Mr. Jones: The Minister might want to give the commission power over the transfer once an operator gets its premises licence. If a licence is going to be transferred to another company, the commission might want a veto of some kind over that. At least that would protect what he is trying to achieve.

Mr. Caborn: I do not know whether that would be the right way forward. If there are good reasons for a premises licence being transferred transparently and in a proper commercial way to deliver what the local authority agreed with the original licensee, I see no reason to impose further constraints to stop it. It might be a proper commercial deal that benefits the local authority and others, so we should be extremely careful.

I believe that the safeguards and procedures that we have included in the various stages of the licensing process give adequate comfort to local authorities and the gambling commission. If people transgress, contractual and company laws outside the Bill will ensure that local authorities can get what they deserve.

Miss Kirkbride: I want to be absolutely clear that I understand what the Minister is proposing, so it will be helpful if I tell him what I think he is proposing and he tells me where I am wrong.
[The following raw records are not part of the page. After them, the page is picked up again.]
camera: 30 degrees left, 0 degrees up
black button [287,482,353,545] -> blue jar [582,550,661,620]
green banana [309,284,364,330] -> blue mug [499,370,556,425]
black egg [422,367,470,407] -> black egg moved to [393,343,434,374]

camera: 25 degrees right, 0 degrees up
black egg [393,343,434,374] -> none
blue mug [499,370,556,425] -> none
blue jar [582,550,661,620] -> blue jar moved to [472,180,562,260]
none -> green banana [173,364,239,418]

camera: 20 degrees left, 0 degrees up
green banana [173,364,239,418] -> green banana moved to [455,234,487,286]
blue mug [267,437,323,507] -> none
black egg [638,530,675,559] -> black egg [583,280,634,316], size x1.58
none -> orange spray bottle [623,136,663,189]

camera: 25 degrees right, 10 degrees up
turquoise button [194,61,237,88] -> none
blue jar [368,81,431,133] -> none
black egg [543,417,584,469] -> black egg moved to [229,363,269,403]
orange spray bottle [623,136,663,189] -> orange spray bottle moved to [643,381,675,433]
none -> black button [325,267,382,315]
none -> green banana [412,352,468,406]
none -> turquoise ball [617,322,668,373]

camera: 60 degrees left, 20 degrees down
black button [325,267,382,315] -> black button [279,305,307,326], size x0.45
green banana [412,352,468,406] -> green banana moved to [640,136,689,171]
Is he proposing that the new commission will decide which areas and local authorities get the precious eight regional casinos and then decide which of the operators is to be granted a licence in those areas, or will he allow operators to be granted a licence and then bid to the local authorities to determine who will be given one of the eight casinos? Who will be in the driving seat of allocating the casino operator to the local authority, and what conditions will be set?